In response to the Parliamentary inquiry launched on 8 November 2016, DCA surveyed its membership base of employer organisations and made a submission that supports no change to sections 18C or 18D of the Racial Discrimination Act or to the complaints-handling procedures of the Australian Human Rights Commission.
As outlined in its submission, DCA believes the current framework of the Act which aims to prevent racial discrimination and vilification and offers an avenue of redress for complainants, is one which has worked well over a number of decades. We believe it strikes an appropriate balance between the rights of individuals to live free from racial discrimination and vilification and the need for free speech in the community, and is one that business is experienced in working with.
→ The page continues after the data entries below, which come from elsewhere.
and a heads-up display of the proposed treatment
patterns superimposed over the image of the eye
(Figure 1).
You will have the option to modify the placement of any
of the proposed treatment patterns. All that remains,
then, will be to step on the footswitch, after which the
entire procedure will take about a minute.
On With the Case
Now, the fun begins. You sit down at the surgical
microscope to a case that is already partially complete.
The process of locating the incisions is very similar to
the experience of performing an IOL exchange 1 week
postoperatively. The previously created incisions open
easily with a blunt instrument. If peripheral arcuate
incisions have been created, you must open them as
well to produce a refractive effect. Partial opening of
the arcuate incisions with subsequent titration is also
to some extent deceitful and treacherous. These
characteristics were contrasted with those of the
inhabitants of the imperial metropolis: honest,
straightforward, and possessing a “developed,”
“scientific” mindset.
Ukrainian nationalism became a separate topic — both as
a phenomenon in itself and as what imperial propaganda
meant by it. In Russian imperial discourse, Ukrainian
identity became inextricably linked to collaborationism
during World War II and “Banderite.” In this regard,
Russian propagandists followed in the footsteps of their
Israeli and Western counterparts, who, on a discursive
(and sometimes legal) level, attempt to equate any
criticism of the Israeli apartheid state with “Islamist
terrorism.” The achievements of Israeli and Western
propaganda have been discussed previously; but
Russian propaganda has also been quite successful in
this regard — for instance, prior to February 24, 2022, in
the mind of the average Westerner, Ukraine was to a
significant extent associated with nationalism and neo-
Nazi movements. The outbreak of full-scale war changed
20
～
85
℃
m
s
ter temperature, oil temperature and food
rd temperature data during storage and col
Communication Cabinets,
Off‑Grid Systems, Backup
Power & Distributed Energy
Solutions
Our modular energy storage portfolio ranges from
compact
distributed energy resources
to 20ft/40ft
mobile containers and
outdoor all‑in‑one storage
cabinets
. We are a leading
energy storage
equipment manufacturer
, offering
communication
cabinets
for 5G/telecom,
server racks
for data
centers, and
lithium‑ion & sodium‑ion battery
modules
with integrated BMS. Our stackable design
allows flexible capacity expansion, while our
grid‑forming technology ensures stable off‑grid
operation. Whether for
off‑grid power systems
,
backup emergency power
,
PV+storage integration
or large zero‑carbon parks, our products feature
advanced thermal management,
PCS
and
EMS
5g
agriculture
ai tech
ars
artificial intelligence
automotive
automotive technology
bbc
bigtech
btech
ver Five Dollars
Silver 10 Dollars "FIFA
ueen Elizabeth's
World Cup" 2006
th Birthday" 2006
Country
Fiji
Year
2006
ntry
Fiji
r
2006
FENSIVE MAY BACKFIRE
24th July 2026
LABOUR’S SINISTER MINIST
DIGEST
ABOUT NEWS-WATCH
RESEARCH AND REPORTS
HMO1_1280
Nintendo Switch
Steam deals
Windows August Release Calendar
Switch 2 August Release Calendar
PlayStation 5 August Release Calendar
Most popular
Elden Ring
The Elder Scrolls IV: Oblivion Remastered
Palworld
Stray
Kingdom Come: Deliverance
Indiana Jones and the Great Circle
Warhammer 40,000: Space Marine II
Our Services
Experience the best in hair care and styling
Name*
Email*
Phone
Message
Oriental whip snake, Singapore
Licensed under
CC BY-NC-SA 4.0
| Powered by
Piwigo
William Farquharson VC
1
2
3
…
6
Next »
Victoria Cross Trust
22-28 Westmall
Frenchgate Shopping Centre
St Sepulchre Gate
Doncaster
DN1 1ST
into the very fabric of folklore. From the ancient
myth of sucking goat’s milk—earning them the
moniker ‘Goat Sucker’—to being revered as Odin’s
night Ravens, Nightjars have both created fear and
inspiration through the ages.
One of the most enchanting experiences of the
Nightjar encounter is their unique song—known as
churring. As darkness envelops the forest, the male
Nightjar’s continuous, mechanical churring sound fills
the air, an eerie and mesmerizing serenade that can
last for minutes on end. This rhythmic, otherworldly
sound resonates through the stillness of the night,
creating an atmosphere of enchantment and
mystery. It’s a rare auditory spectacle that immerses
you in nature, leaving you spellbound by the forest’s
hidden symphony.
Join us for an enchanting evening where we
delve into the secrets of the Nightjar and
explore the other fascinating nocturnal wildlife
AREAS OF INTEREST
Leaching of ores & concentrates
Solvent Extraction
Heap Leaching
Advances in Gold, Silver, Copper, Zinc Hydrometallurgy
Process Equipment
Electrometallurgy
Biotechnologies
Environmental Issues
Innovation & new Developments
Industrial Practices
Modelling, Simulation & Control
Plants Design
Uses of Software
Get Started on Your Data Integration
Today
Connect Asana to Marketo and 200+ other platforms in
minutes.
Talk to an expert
In its consultation with members, DCA found that:
- More than two thirds (69%) of DCA members who responded to the survey were not supportive of changes to sections 18C or 18D of the Racial Discrimination Act.
- Only 8% of respondents felt that the current Act was not fulfilling its obligations to protect people from vilification.
- More than half of respondents (59%) agreed that changes to section 18C of the Racial Discrimination Act could impact more on some groups of people than others, some of whom are currently experiencing higher levels of discrimination than in past, according to recent research.
- The majority of respondents (54%) were not supportive of any significant shift in the way that complaints are handled by the Australian Human Rights Commission.
Employers and governments play an important role in promoting a cohesive multicultural society. Australian businesses are very aware of the importance of a culturally diverse workforce and of providing workplaces which are free from cultural bias, discrimination and vilification. In fact, there is a clear and compelling business case for doing so. Unfortunately, our own research echoes other studies that show racism is still a problem in the workplace and needs to be addressed.
Messages conveyed to the community, including businesses, by Government policy and legislation are a critical element of creating a culture which supports a society free of racism and promotes cultural diversity.
Changing the Racial Discrimination Act would send a negative message about the type of behaviour that is now acceptable in the community, and this will inevitably have a flow on effect into the workplace.